Finland, which stayed neutral throughout the Cold War, shares an 800-mile-long border with Russia, and has an often-difficult history with its neighbour.
“We have a long history with Russia — not that peaceful all the time. So everything the Russians are doing, surely the Finns notice and think very carefully about what that might mean,” Finish President Sauli Niinsito told The Washington Post in an interview.
According to Niinsito, Russia’s recent spate of aerial incursions over Finnish territory was “testing how we’d react.”
These military actions have led many Finns to question how to best protect their nation of 5 million people against the possibility of Russian aggression. For some, NATO appears to be the best option for preserving the country in the event of a war with Russia.
“It’s going in a terrifying direction,” Elisabeth Rehn, a former Finnish defence minister in favour of joining NATO, told The Washington Post. “It’s only been 100 years since we gained our independence from Russia. Crimea was a part of Russia, too. Will they try to take back what belonged to them 100 years ago?”
Finland’s concerns over a Russian invasion may not be entirely far fetched.
Andrej Illarionov, a former chief economic adviser for Russian president Vladimir Putin, warned that Moscow may well be eyeing Finland and the Baltic States for a further extension of a new Russian empire.
“[Putin] could well say that the Bolsheviks in 1917 committed treason against Russian national interests by granting Finland’s independence,” Illarionov told the Swedish newspaper Svenska Dagbladet. “Putin’s view is that he protects what belongs to him and his predecessors.”
Finland had previously been an autonomous Grand Duchy in the Russian empire for 108 years until the country became independent in 1917, after World War I. During World War II, the Soviets invaded Finland and annexed 11% of the country’s territory.
This history has contributed to an uneasy relationship between the two countries.
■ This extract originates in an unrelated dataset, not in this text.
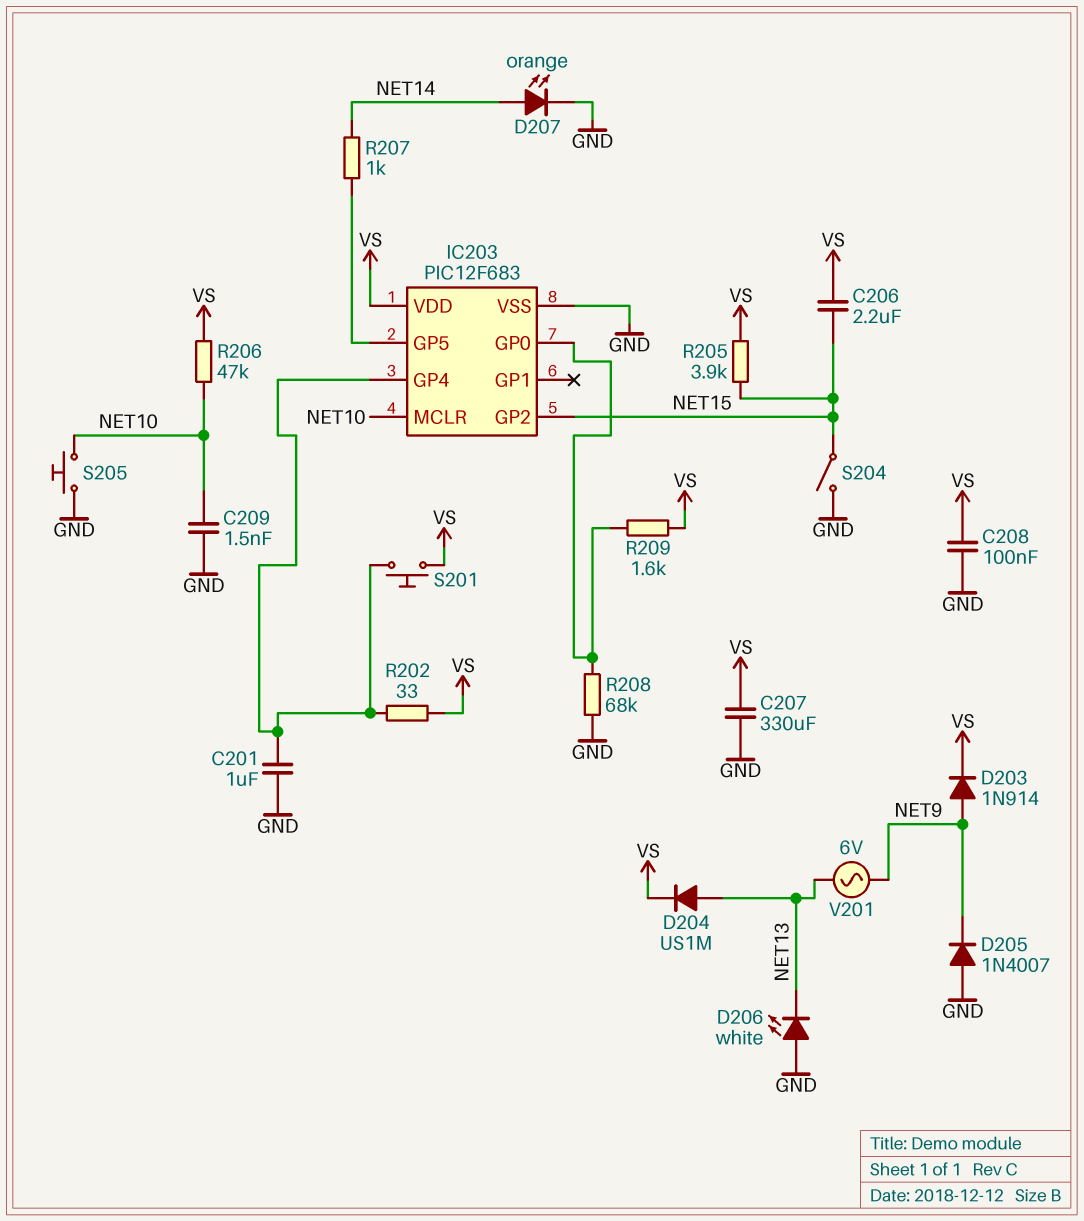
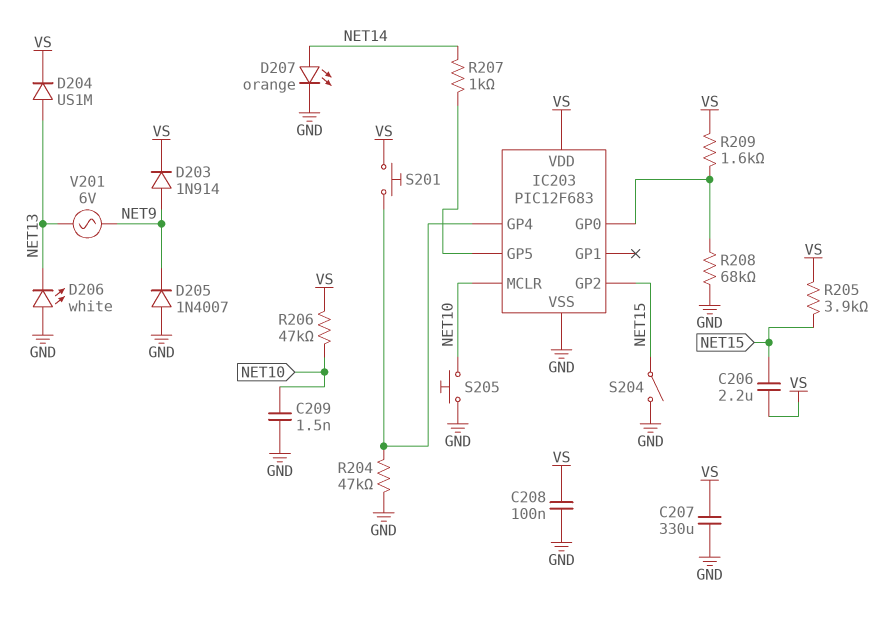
C201: 1uF (GND, IC203/GP4) -> none
R202: 33 (IC203/GP4, VS) -> none
R204: none -> 47k (GND, IC203/GP4)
Despite joining the European Union, Finland has maintained a centrist relationship with the West and with Russia. But Russia’s increasingly bellicose direction may force Finland to seek additional security through NATO.
“We don’t have a normal relationship with Russia,” Rehn told The Washington Post. “We all like the Russians. They sing the same melancholic songs that we do. But we are afraid of their leadership.”